Collection entries
○ ○ ○ ○ ○

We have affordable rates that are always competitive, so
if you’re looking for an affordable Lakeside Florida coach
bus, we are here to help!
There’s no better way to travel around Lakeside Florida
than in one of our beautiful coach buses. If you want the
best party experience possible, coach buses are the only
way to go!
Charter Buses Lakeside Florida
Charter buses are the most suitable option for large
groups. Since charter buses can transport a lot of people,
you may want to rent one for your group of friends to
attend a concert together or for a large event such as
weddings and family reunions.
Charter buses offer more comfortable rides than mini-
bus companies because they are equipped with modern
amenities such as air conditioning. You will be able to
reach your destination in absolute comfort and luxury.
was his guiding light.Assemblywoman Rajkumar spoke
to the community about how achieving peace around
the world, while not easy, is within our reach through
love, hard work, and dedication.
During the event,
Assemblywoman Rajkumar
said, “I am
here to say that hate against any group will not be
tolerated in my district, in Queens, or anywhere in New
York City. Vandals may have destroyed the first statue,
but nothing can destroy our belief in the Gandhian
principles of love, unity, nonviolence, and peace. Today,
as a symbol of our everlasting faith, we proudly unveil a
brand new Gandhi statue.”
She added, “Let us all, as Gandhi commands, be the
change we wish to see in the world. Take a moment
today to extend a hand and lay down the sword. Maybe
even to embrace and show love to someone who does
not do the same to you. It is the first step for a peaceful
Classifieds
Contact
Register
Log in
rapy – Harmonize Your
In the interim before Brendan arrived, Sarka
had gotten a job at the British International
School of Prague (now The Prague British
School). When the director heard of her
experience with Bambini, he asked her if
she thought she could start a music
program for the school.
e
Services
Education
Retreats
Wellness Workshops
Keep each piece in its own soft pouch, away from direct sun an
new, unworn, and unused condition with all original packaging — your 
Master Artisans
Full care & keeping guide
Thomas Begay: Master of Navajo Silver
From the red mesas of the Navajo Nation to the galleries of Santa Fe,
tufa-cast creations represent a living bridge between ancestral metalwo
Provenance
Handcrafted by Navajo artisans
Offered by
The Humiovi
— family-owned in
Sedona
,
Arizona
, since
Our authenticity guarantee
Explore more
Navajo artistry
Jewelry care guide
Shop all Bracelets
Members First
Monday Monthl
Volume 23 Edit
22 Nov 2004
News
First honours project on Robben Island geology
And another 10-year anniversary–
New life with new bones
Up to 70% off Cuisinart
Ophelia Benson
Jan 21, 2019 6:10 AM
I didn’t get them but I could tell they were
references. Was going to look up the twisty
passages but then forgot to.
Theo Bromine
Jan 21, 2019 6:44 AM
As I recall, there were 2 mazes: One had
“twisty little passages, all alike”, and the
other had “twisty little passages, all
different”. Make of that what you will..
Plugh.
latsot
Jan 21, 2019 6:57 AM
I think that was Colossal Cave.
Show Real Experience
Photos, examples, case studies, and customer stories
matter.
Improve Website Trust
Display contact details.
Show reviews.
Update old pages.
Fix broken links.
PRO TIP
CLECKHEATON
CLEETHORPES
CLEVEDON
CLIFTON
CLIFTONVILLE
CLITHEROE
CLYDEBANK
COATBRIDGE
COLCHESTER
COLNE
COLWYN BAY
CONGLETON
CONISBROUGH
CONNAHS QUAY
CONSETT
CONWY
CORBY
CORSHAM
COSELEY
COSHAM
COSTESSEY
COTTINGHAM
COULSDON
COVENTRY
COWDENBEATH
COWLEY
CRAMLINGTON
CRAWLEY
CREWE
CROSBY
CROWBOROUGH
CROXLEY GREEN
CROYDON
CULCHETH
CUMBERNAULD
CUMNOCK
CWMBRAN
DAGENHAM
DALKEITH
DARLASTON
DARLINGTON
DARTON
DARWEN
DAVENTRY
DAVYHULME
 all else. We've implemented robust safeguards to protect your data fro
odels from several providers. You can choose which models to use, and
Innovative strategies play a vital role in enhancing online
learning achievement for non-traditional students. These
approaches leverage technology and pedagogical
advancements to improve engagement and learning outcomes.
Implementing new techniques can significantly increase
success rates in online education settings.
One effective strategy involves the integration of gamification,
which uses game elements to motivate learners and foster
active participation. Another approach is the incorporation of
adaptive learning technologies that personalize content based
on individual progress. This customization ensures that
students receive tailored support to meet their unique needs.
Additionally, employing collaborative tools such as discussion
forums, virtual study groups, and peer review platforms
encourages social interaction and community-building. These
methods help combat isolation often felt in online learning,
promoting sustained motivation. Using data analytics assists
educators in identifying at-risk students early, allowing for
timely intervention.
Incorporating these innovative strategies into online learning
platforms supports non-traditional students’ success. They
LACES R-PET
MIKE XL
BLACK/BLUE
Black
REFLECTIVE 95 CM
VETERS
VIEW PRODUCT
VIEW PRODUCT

○ ○ ○ ○ ○

_Problem description_: Rewrite the lines from the start of the material through the line containing "Charter buses offer", substituting "reasonable" for each "affordable" and leaving everything else as it is.

_Solution_:
We have reasonable rates that are always competitive, so
if you’re looking for an reasonable Lakeside Florida coach
bus, we are here to help!
There’s no better way to travel around Lakeside Florida
than in one of our beautiful coach buses. If you want the
best party experience possible, coach buses are the only
way to go!
Charter Buses Lakeside Florida
Charter buses are the most suitable option for large
groups. Since charter buses can transport a lot of people,
you may want to rent one for your group of friends to
attend a concert together or for a large event such as
weddings and family reunions.
Charter buses offer more comfortable rides than mini-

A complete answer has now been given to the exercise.